» **SUPPLIED DATA**
= = = = =

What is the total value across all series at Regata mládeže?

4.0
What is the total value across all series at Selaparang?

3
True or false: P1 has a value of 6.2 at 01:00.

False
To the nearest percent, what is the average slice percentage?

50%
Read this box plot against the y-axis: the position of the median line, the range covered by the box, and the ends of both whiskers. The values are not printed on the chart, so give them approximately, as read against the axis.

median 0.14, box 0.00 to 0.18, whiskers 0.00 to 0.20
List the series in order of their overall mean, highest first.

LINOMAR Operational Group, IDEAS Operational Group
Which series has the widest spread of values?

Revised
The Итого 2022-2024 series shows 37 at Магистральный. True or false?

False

= = = = =

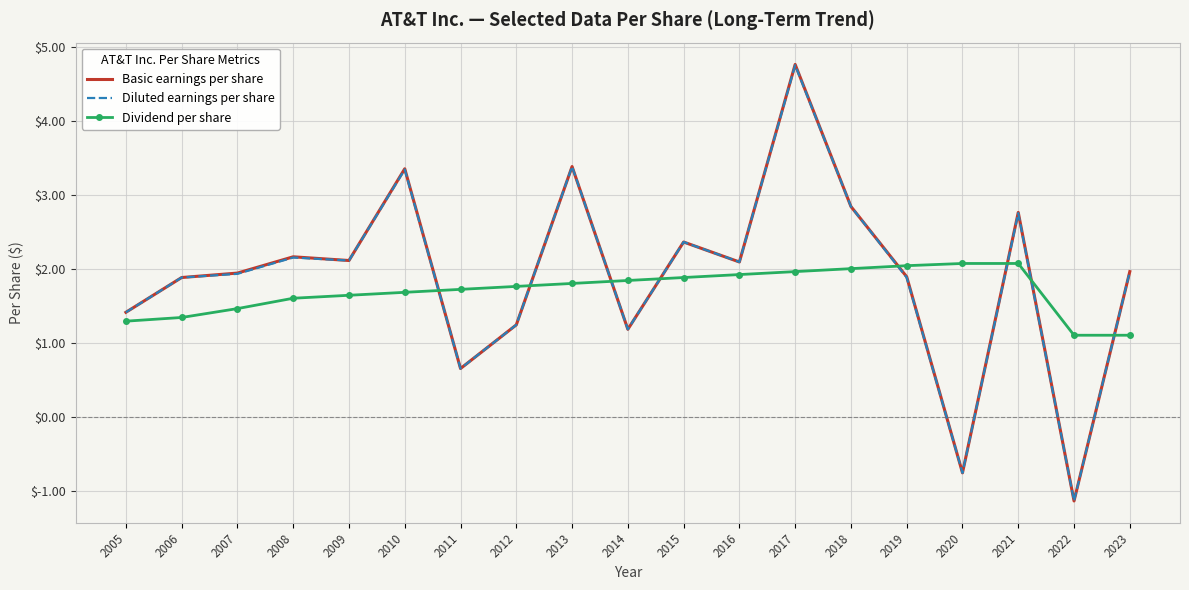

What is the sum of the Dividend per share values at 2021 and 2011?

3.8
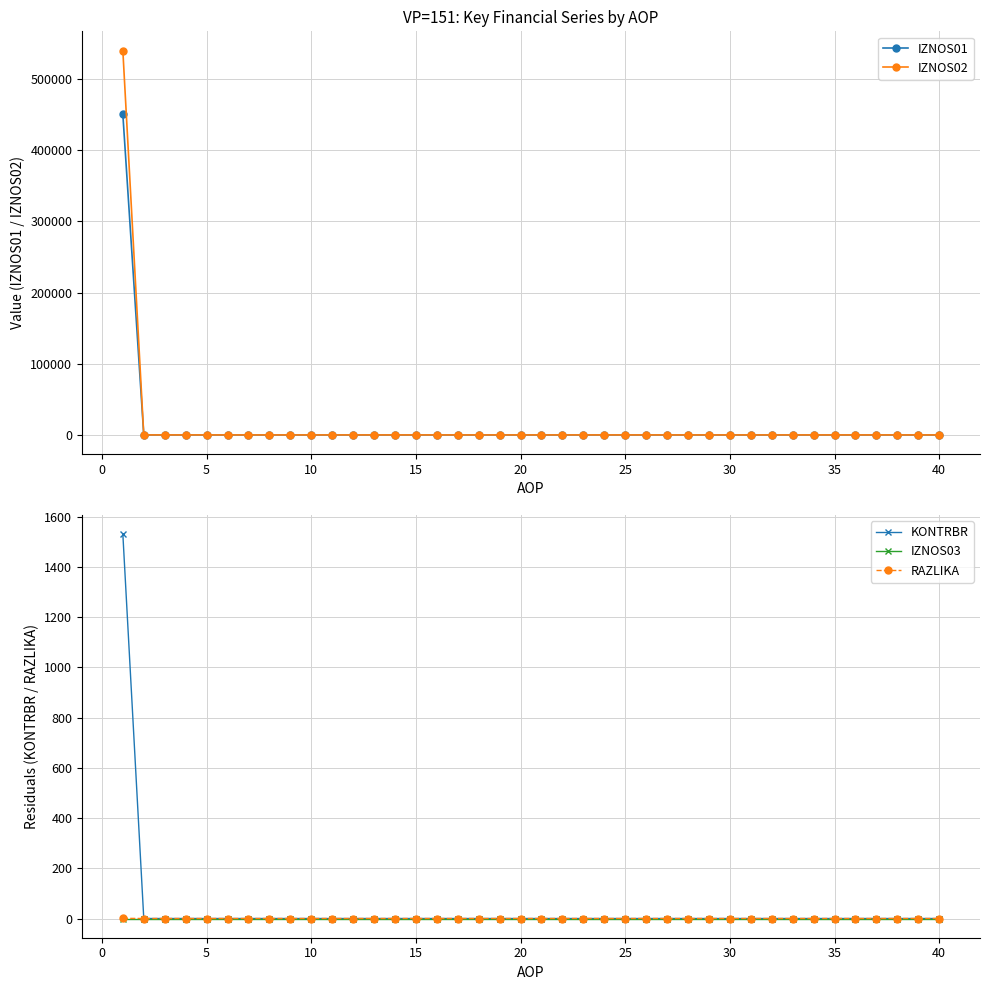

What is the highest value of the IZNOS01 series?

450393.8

= = = = =

» **YOUR OBJECTIVE**
Convert every line from the one containing "What is the total value across all series at Regata" down to the one containing "The Итого 2022-2024", both included, into a numbered list with blank lines left out.

» **TASK RESULT**
1. What is the total value across all series at Regata mládeže?
2. 4.0
3. What is the total value across all series at Selaparang?
4. 3
5. True or false: P1 has a value of 6.2 at 01:00.
6. False
7. To the nearest percent, what is the average slice percentage?
8. 50%
9. Read this box plot against the y-axis: the position of the median line, the range covered by the box, and the ends of both whiskers. The values are not printed on the chart, so give them approximately, as read against the axis.
10. median 0.14, box 0.00 to 0.18, whiskers 0.00 to 0.20
11. List the series in order of their overall mean, highest first.
12. LINOMAR Operational Group, IDEAS Operational Group
13. Which series has the widest spread of values?
14. Revised
15. The Итого 2022-2024 series shows 37 at Магистральный. True or false?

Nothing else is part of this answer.